**WHAT YOU WILL DO**
Please copy every line of the data in which the string "cereal" appears.

**PROVIDED INFORMATION**
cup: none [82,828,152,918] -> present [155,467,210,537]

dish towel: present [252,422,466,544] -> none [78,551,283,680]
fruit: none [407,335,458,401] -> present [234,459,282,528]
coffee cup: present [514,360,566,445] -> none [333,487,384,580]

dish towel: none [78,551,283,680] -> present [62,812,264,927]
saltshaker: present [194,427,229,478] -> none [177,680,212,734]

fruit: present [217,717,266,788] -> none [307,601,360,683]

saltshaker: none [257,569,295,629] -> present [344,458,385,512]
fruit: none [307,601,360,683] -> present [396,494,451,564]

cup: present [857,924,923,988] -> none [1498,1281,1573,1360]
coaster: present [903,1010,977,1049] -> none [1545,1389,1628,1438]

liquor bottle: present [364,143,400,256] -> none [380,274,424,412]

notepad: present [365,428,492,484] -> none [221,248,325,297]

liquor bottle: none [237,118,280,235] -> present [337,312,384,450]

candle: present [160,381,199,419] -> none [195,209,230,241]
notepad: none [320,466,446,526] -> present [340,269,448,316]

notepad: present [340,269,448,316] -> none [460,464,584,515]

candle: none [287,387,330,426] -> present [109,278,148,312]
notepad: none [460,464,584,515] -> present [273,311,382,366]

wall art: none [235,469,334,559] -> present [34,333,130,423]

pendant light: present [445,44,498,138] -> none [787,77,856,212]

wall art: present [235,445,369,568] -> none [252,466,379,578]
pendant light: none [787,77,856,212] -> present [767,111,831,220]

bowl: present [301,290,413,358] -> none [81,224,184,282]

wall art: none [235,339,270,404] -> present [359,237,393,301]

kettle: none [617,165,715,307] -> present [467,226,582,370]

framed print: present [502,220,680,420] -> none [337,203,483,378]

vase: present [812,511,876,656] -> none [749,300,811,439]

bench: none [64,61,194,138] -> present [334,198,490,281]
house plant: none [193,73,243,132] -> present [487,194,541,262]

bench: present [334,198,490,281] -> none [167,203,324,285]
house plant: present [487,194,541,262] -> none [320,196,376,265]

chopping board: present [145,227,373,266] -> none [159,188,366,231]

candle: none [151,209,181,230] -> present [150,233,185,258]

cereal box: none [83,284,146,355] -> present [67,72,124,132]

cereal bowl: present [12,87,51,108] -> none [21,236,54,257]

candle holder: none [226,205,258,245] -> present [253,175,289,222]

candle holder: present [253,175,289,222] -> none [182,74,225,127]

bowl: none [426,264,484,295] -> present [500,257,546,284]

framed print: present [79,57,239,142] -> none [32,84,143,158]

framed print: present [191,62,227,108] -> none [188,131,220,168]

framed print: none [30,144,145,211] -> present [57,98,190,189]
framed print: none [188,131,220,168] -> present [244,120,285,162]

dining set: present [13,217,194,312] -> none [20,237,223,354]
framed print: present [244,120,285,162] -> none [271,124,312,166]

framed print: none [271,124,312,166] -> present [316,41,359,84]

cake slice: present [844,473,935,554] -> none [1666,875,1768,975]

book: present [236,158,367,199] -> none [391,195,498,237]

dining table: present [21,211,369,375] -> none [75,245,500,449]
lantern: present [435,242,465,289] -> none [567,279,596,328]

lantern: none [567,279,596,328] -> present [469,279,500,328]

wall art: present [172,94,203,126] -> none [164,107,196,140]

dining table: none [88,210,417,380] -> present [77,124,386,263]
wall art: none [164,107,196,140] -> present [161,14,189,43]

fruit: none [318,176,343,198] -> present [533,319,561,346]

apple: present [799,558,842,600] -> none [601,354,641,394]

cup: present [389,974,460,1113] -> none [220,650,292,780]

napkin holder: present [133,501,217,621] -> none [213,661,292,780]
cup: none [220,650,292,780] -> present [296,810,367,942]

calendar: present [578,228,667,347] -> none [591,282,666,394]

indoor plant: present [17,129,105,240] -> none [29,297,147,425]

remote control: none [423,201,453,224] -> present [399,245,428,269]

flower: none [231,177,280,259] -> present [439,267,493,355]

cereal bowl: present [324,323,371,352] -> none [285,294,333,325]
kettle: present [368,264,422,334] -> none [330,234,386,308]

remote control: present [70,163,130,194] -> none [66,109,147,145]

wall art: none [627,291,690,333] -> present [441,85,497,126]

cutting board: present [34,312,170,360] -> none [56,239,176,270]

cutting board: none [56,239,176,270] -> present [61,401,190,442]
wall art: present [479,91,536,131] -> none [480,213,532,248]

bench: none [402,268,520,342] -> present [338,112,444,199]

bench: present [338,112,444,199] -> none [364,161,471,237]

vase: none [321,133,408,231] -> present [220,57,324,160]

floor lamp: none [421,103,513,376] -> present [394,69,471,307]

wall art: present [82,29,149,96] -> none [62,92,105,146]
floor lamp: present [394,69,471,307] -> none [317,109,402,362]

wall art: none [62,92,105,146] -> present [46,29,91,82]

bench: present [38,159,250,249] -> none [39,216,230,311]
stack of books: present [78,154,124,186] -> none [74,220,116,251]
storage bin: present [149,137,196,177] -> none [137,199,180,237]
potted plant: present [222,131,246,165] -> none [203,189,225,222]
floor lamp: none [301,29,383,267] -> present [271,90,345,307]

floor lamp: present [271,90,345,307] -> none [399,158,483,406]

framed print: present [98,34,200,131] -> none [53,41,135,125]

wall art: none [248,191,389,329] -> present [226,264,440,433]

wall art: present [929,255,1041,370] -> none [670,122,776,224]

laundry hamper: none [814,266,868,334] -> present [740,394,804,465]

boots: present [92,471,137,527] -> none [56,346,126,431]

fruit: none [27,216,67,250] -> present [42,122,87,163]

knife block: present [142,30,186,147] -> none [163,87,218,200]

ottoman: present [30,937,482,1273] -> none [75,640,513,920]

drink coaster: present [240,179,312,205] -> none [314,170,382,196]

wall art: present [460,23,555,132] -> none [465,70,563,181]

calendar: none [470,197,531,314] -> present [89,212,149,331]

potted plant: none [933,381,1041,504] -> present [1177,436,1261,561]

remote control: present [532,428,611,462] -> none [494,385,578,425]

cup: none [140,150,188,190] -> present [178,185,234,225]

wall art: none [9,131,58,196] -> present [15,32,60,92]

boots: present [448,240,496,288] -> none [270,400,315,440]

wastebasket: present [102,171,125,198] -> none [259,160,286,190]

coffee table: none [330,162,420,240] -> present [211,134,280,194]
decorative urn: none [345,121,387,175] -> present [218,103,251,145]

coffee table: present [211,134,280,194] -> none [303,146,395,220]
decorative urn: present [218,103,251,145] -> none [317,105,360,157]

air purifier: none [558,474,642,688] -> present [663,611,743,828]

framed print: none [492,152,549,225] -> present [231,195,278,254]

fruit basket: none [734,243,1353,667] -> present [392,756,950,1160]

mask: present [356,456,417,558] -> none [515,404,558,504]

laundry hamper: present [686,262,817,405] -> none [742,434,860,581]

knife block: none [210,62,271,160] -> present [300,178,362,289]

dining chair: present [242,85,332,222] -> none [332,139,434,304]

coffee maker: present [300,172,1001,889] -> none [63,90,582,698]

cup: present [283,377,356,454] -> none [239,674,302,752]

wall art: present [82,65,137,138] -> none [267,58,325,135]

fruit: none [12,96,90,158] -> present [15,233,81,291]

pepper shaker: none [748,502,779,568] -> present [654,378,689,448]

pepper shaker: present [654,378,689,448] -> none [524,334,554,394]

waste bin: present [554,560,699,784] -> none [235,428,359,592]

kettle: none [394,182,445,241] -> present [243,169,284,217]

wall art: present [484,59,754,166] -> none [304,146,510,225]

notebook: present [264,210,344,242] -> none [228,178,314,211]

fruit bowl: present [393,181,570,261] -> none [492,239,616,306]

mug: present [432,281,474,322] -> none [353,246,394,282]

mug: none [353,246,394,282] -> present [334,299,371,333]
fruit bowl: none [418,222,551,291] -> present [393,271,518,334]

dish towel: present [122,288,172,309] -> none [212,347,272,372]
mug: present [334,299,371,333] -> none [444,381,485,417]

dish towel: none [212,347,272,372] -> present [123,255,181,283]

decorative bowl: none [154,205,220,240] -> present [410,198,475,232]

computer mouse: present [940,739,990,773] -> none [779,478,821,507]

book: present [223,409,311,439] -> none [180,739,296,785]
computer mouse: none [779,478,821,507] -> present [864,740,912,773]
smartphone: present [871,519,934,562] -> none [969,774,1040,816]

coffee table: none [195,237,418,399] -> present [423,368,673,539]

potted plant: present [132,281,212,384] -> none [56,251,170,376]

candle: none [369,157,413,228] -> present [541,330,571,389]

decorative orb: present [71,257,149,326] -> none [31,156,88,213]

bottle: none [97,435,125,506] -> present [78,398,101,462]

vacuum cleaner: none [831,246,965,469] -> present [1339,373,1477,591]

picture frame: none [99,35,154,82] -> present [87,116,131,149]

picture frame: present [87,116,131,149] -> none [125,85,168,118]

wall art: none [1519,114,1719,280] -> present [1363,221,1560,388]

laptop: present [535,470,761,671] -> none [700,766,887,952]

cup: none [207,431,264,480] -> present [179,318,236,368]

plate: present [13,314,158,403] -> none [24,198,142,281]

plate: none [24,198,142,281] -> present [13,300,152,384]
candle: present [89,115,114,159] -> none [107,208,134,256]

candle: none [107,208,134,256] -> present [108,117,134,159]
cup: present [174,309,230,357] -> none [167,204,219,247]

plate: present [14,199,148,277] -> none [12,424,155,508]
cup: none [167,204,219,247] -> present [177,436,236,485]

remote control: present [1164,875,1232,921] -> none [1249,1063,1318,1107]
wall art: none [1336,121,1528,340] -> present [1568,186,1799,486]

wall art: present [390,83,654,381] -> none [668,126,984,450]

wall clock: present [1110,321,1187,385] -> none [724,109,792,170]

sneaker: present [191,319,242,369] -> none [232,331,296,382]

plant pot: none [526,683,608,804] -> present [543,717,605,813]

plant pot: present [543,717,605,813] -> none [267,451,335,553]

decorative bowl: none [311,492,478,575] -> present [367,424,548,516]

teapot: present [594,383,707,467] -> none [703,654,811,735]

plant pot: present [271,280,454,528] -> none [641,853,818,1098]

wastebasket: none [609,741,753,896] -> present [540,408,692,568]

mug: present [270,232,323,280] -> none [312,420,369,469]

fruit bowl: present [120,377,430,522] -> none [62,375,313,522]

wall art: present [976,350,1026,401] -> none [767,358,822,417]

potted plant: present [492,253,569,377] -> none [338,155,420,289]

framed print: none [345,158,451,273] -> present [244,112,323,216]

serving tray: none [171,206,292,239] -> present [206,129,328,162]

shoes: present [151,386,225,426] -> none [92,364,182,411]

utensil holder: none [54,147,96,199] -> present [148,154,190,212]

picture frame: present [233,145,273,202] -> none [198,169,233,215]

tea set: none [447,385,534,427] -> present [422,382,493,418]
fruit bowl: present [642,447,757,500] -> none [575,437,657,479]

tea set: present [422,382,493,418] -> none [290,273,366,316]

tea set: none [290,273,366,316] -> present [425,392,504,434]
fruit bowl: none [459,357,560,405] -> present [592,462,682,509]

**TASK OUTPUT**
cereal box: none [83,284,146,355] -> present [67,72,124,132]
cereal bowl: present [12,87,51,108] -> none [21,236,54,257]
cereal bowl: present [324,323,371,352] -> none [285,294,333,325]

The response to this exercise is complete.